Two puffs during the fall of 2022.
However, this adventure quickly turned into an addiction. According to M, she started to vape almost every hour of the day. She's tried to quit it several times, with little to no success.
"I have noticed that I am a lot more irritable and I get a lot more annoyed easily, and I just like don't have an appetite and I'm in a bad mood overall all day. It's not fun. And it's like, it's really hard," M explains.
According to Phillip Clapp, an associate scientist at the Wake Forest Institute for Regenerative Medicine in Winston Salem, North Carolina, there has been an increase in the consumption of disposable flavored e-cigarettes such as ELFBAR. But there's also been an increase in knock-off ELFBARs with little understanding of where these products are coming from.
"When you pick up one of these products that you may get in school, or from somebody, a friend or someone you know at school, and you inhale it, you're really really rolling the dice," Clapp says. "You're rolling the dice with the potential to become addicted to a substance like nicotine. But moreover, you're rolling the dice to inhale something that could potentially cause immediate harm to your lungs, and even death."
When it comes to quitting, Clapp recognizes that there are chemical ways to aid people in this process, but those are not recommended for teenagers.

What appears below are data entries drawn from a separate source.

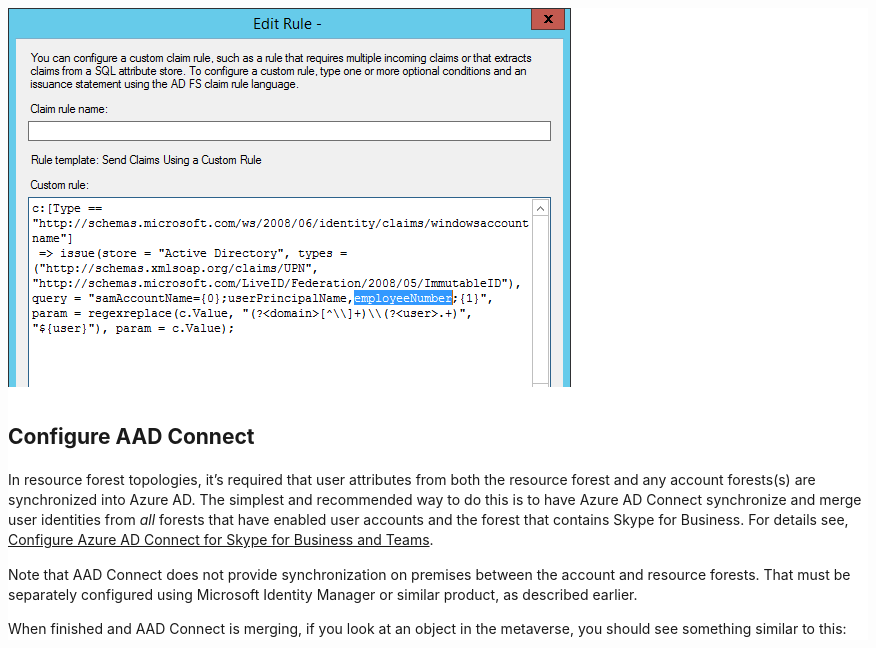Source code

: ![Multi-forest Edit Rules Screen](../../sfbserver/media/f5d485bd-52cc-437f-ba71-217f8902056c.png)
  
## Configure AAD Connect

In resource forest topologies, it’s required that user attributes from both the resource forest and any account forests(s) are synchronized into Azure AD. The simplest and recommended way to do this is to have Azure AD Connect synchronize and merge user identities from *all* forests that have enabled user accounts and the forest that contains Skype for Business. For details see, [Configure Azure AD Connect for Skype for Business and Teams](configure-azure-ad-connect.md).

Note that AAD Connect does not provide synchronization on premises between the account and resource forests. That must be separately configured using Microsoft Identity Manager or similar product, as described earlier.
  
When finished and AAD Connect is merging, if you look at an object in the metaverse, you should see something similar to this:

"So it really leaves this gap that we really need to be having a conversation around. That if adolescents are becoming addicted to these products, and there are withdrawals associated with stopping the products, how do we address that if there's not pharmacological ways or prescriptions that we can give that help with that sort of thing?" Clapp says. "How can we help adolescents both stop and get rid of the nicotine addiction, but then also prevent initiation in the first place?"
As of the airing of this story, M is still struggling to get through an entire school day without vaping.